We generate a truley unique Message ID
for every row (acts as primary key) while Session ID
has a one-to-many relationship beacause it signifies the conversation (which can have multiple messages back and forth), changing only after a browser refresh (new conversation).
Just to be aware in the code there is another uuid request_id
, this is used internally by vLLM.
Chat Template, Or Lack Therof
Chat templates are often a Jinja2 file that specifies how are roles, messages, and other chat-specific tokens are encoded in the input. vLLM community provides a set of chat templates for popular models.

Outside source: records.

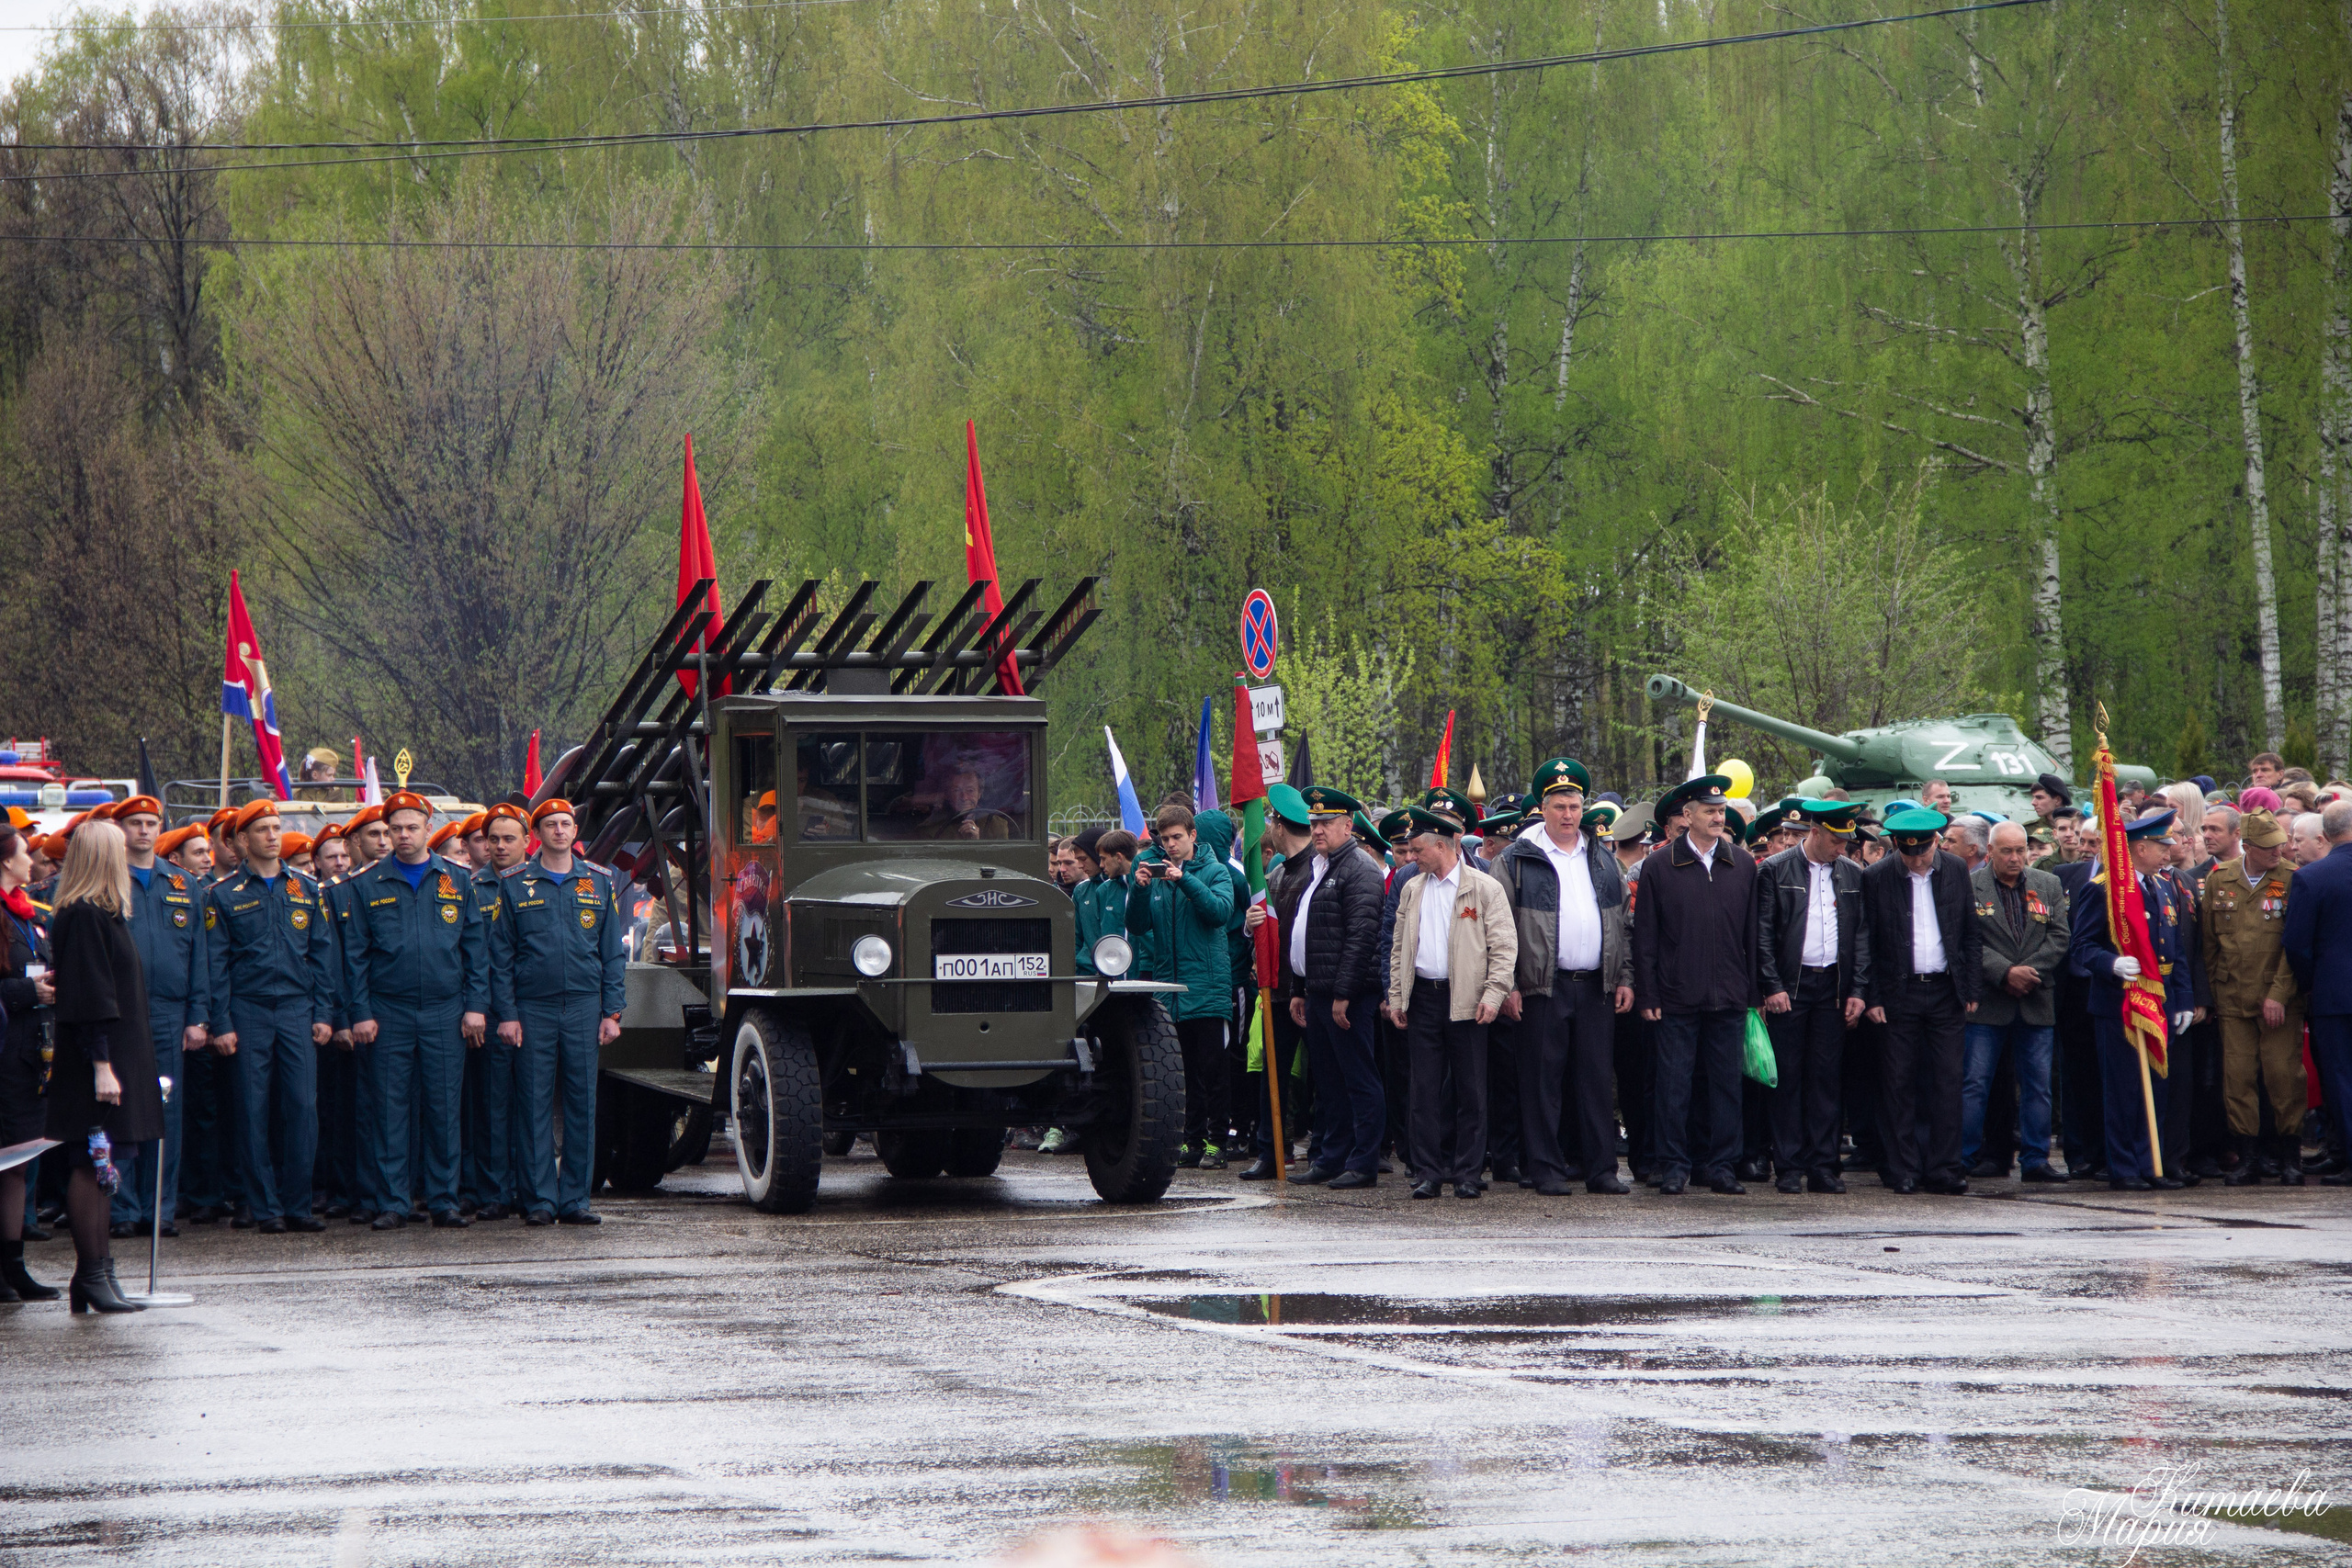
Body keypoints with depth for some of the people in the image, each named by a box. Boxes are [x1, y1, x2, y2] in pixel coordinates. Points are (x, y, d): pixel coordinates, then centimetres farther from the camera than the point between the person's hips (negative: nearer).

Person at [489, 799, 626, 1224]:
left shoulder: (600, 882, 10)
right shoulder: (514, 884, 5)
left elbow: (613, 952, 10)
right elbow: (500, 954, 4)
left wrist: (612, 1012, 2)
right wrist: (506, 1014, -3)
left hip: (584, 1007, 2)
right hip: (532, 1009, -2)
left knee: (582, 1105, 1)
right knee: (536, 1107, -2)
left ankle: (575, 1200, 6)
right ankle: (540, 1200, 2)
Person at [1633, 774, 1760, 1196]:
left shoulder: (1742, 865, 7)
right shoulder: (1659, 866, 0)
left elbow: (1752, 934, 10)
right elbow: (1645, 937, 0)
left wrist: (1754, 992, 6)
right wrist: (1647, 996, -4)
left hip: (1729, 999, 2)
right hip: (1676, 999, -2)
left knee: (1725, 1082, 5)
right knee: (1675, 1084, 1)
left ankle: (1719, 1164, 12)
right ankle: (1674, 1166, 8)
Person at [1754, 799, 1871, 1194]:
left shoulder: (1853, 875, 10)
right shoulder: (1775, 871, -1)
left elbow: (1862, 935, 10)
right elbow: (1763, 933, -3)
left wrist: (1858, 991, 2)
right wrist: (1772, 986, -10)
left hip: (1833, 985, 3)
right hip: (1789, 985, -3)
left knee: (1826, 1077, 3)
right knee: (1788, 1077, -1)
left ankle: (1823, 1165, 7)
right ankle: (1790, 1167, 3)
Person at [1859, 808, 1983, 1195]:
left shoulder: (1956, 872, 4)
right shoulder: (1876, 878, -3)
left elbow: (1972, 934, 8)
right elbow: (1868, 943, 0)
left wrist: (1971, 989, 3)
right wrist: (1872, 998, -5)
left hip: (1945, 990, 2)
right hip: (1898, 992, -2)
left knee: (1947, 1080, 0)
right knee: (1899, 1082, 0)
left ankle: (1943, 1169, 5)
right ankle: (1903, 1170, 6)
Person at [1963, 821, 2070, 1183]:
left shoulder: (2049, 886, 11)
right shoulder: (1969, 886, -1)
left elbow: (2059, 936, 4)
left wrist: (2029, 971, -10)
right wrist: (2005, 973, -16)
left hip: (2036, 1003, 3)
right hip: (1987, 1002, -3)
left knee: (2037, 1085, 6)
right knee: (1973, 1083, -4)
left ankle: (2035, 1160, 12)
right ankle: (1962, 1159, 1)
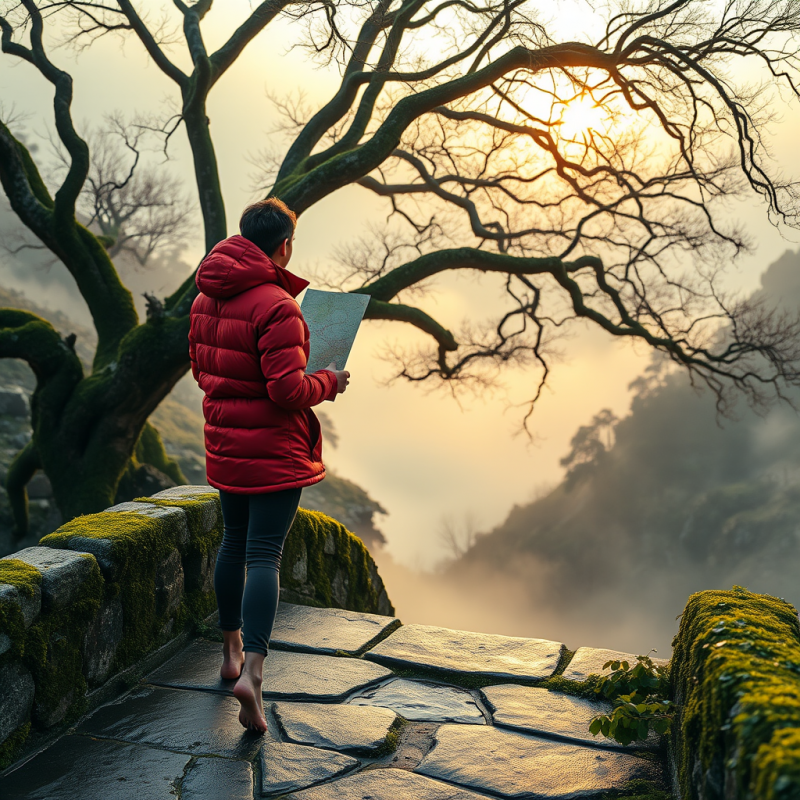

But we are using vLLM’s OpenAIServingChat
with chat_template=None
. When chat_template
is not specified, the responsibility of formatting the prompt falls on your application code. For example were handling the prompt formatting ourselves through your build_prompt()
function:
def build_prompt(system_prompt, context, conversation_history):
return f"""{system_prompt}
Context Information:
{context}
Conversation History:
{conversation_history}
Assistant:"""
The build_conversation
is responsible for manually formatting the conversation history.
Models are generally robust enough to handle variations in input formatting. The prompt structure (in our code ending with “Assistant:”) provides enough context for the model to understand its role.
Model Integration Considerations
When integrating new models, pay special attention to max_position_embeddings, which determines fixed sequence length capacity. This often needs adjustment according to model specifications (typically 4096 or 8096). Additionally, verify Page Attention/vLLM compatibility by checking the supported models list, memory requirements, and performance implications for your specific use case.
LLM Output
There are a few approaches to take on generating LLM text output and how we display it to the user. I have another implementation Irish Tutor which uses HTMX polling to constantly check from a complete message. For user experience this means the complete paragraph suddenly appears, while I rather have the text appear as its generated (the illusion of teh LLM writing). However one drawback is its much more difficult to ensure the output is clean, which is why we have the buffer.
The chat_advan_v2_buffer.py
is the most recent version, incoporates a buffer system for cleaner LLM output streams. However, edge case still occurs where spacing is sometimes ommited. For example ‘What’s onyourmind?’ which should be ‘What’s on your mind?’.